Driven by Vision

Learning Navigation by Visual Localization and Trajectory Prediction

Learning to Localize and Navigate from Vision Alone


When driving, people make decisions based on current traffic as well as their desired route. They have a mental map of known routes and are often able to navigate without needing directions. Current published self-driving models improve their performances when using additional GPS information. Here we aim to push forward self-driving research and perform route planning even in the complete absence of GPS at inference time.

Our system learns to predict in real-time vehicle's current location and future trajectory, on a known map, given only the raw video stream and the final destination. Trajectories consist of instant steering commands that depend on present traffic, as well as longer-term navigation decisions towards a specific destination. Along with our novel proposed approach to localization and navigation from visual data, we also introduce a novel large dataset in an urban environment, which consists of video and GPS streams collected with a smartphone while driving. The GPS is automatically processed to obtain supervision labels and to create an analytical representation of the traversed map.
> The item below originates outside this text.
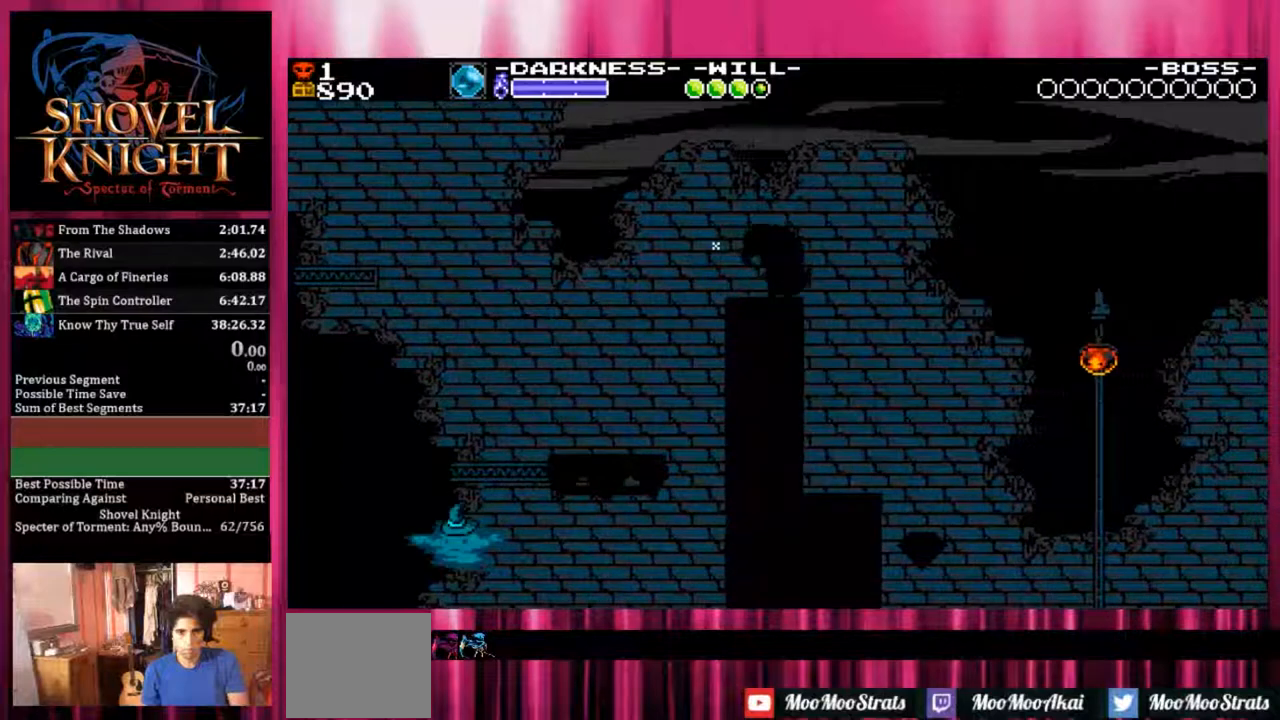
{"buttons": ["DPAD_DOWN", "DPAD_RIGHT"], "events": []}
In tests, our solution outperforms published State of the Art methods on visual localization and steering and provides reliable navigation assistance between any two known locations. We also show that our system can adapt to short and long-term changes in weather conditions or the structure of the urban environment.


Below we make our entire Urban European Driving dataset and the Code publicly available.
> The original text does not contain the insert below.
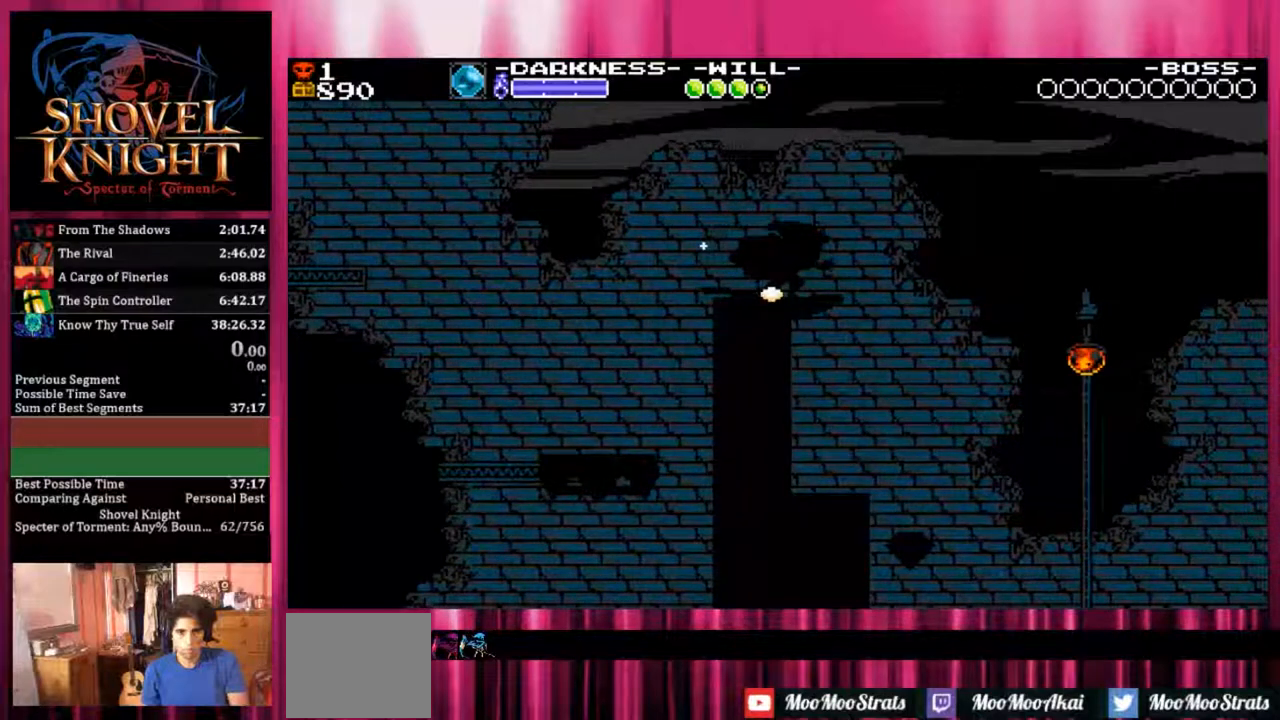
{"buttons": ["CROSS", "DPAD_DOWN", "DPAD_RIGHT"], "events": [[283, "CROSS", "down"]]}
The High-level Structure of the Visual Localization and Navigation System

Our system learns to predict location and future trajectory conditioned on destination using only visual input. The system is composed of two parts, the Localization by Vision Module (LOVis) and the Navigation by Vision Module (NAVis).

The first ConvNet module (LOVis) learns to predict the location and heading on the map by an image segmentation-based approach. The segmented dot on the map (bottom location map) shows the x-y coordinates of the location, while the angle between the half-circle (top map) and the full localization circle (bottom map) gives the direction angle in exact degrees.

The future vehicle's heading angle in exact degrees, can also be estimated from the predicted trajectory, which provides all information about pose, direction of movement for up to seven seconds in the future.

For the navigation task, road map segments are cropped around the location, one showing all directions, and the other one only the intended route, conditioned on the final destination. From road map crops and video frames around the current moment in time, the second model predicts the navigation trajectory for the next seven seconds, which is also conditioned on the final destination. The trajectory estimation task becomes very interesting and useful especially in intersections with several possible routes, as shown in the demos below.

Visual Localization and Navigation Demos

Driven by Vision: Demonstration of Visual Localization


On the right we show the localization capability of our LOVis system from visual input only.

Often GPS-based systems suffer significant delays or fail completely. However, visual data is always instantly available at a very low cost. Our Driven by Vision system is able to geo-localize the vehicle with near-GPS accuracy using only visual information.

As it can be seen in the demo, the red dot (our visual location prediction) is very close to the blue dot (the GPS-based location prediction). In fact, they almost always completely overlap.

Navigation demos with NAVis: the two videos display two different cases, each with a different final destination, while exiting the same intersection.

Please observe how the NAVis system is able to provide the correct trajectory, which is different in each case due to a different final destination.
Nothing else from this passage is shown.